If you're a highly creative person, nothing you do is likely to be in
the mainstream. Everything you do will be barely comprehensible to the people around you. At great cost, you may bring a very small number of highly motivated, highly open-minded and even like-minded people up to speed on parts
of your project. Even with these like-minded people, the cost is so great that it eats up almost any benefit of communication.
And the kicker is that the more you work on your project, the more your results diverge from the mainstream, and the more incomprehensible they become to the average person.
This has nothing to do with lack of communication skills, nothing to do with talking to the wrong people, and certainly nothing to do with not "really" having results. Although I'm certain you'll define "real results" as ones that you can communicate to others, yielding a trivial tautology. As for being vanishingly rare, well that's a bit of an exaggeration. Highly creative people are very rare, but not vanishingly
Such highly individualistic artistic, creative, or out-of-band efforts are by their nature (and by your claims) not something for which collaboration is usually appropriate. I agree that highly creative people are rare, and I agree that their rarity is not vanishingly so. That is not how I used "vanishingly rare." I used "vanishingly rare" in reference to the pairing of "lots of results" and "not communicable." Even if your results consist entirely of obscure formulae in flimsy notebooks, they
are communicable to the two or three other mathematicians in the world who can understand your work if collaboration is what you seek. Obviously, if you are the only person in the world who can understand your work, then there isn't anyone who can collaborate with you. If you don't want collaboration, then in terms of your project it's not relevant whether InitialEffortShowsCommitment or not. Perhaps what you actually seek is acceptance, or maybe what you want is someone to bring you tea. But these are not collaboration.
If collaboration is what you want, then effective collaboration -- regardless of topic obscurity or creative individuality -- will demand that InitialEffortShowsCommitment, otherwise there is unlikely to be any collaboration. As an example, I for one am not prepared to commit my effort (or funding, or any other collaborative contribution) to someone else's apparent lack of effort.

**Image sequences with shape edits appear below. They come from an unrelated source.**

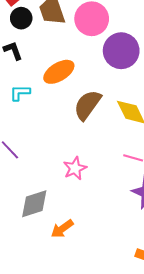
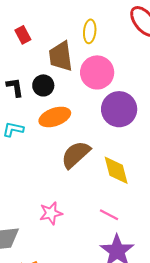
black circle: (21, 18) -> (43, 85), moved

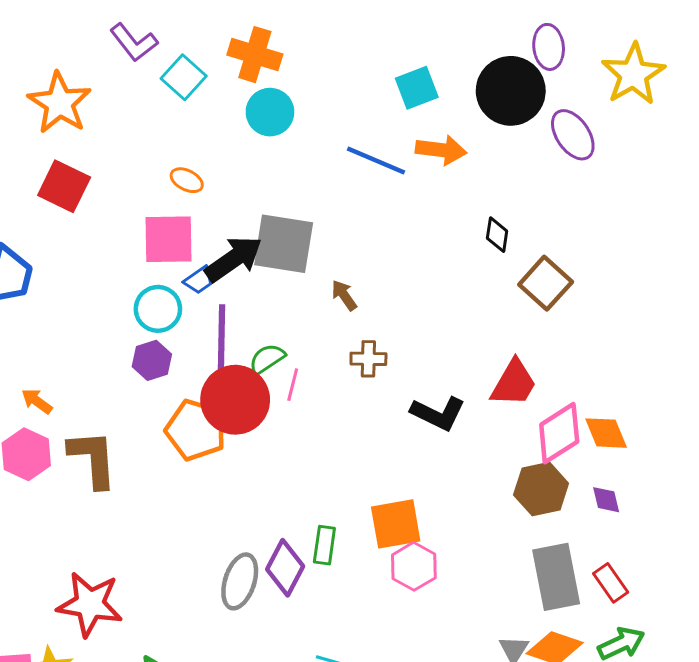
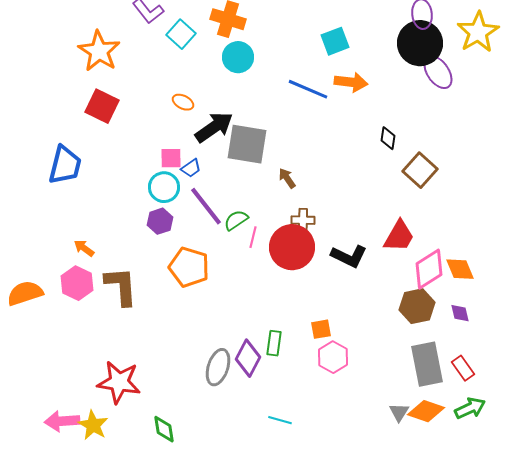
black circle: (511, 91) -> (420, 43), moved
pink square: (169, 239) -> (171, 158), moved, size x0.6
black arrow: (234, 259) -> (214, 127), moved
purple line: (222, 338) -> (206, 206), turned -39
red circle: (235, 400) -> (292, 247), moved
orange square: (396, 524) -> (321, 329), size x0.6

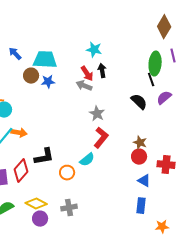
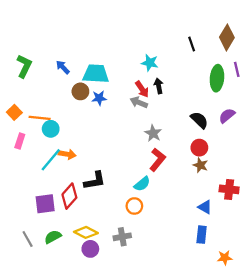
black line: (151, 80) -> (192, 44), moved
red circle: (139, 157) -> (199, 148), moved
orange circle: (67, 173) -> (134, 206), moved

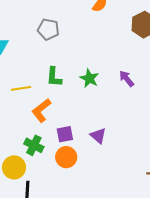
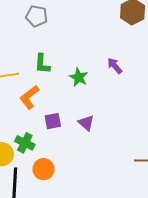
green star: (89, 78) -> (79, 77), moved
green cross: (34, 145) -> (25, 143), moved
orange circle: (66, 157) -> (43, 169), moved

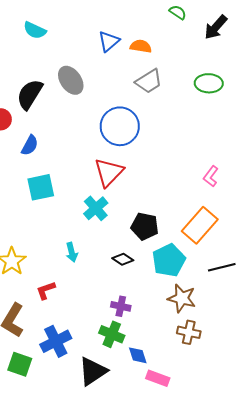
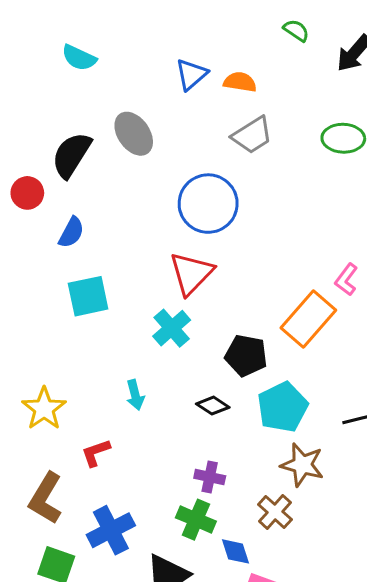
orange rectangle: (200, 225) -> (308, 319), moved
brown cross: (189, 332) -> (275, 512), moved, turned 30

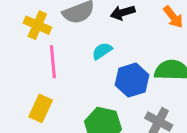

Now you're assuming that collaboration is homogeneous. That what each person has to contribute to a project is similar in kind to what every other person brings to a project. So for example, the graphic artist brings the same thing to a game as the writer and the programmer. Oh wait, no they don't.
Assume for the moment that we've got a highly creative writer who's written an interactive world using something like the Erasmatron. Is a graphic artist or programmer likely to understand it? Or better yet, assume for the moment that we've got a highly creative writer who's come up with a new paradigm
that diverges from the Erasmatron as much as the Erasmatron diverges from a novel. Jolly good luck trying to get anyone else to understand it, especially the people you need to collaborate with, especially when they ask you for your "results"!
You've got a point. I have no answer to this, yet I am still compelled -- mainly by lack of time more than anything -- to categorise potential collaborative efforts into "worthy" and "non-worthy" on the basis of InitialEffortShowsCommitment, in order to weed out the plodders. Do you have a better way? If you're a potential collaborator, how do I know you're not merely going to waste my time?
I don't have a better way, and I actually agree that InitialEffortShowsCommitment
is a good heuristic. It's just not an ironclad rule and you have to be aware of its limits, and its limit is this: It doesn't apply to people you consider crazy
, or know are highly creative, even if they don't have anything to show for it.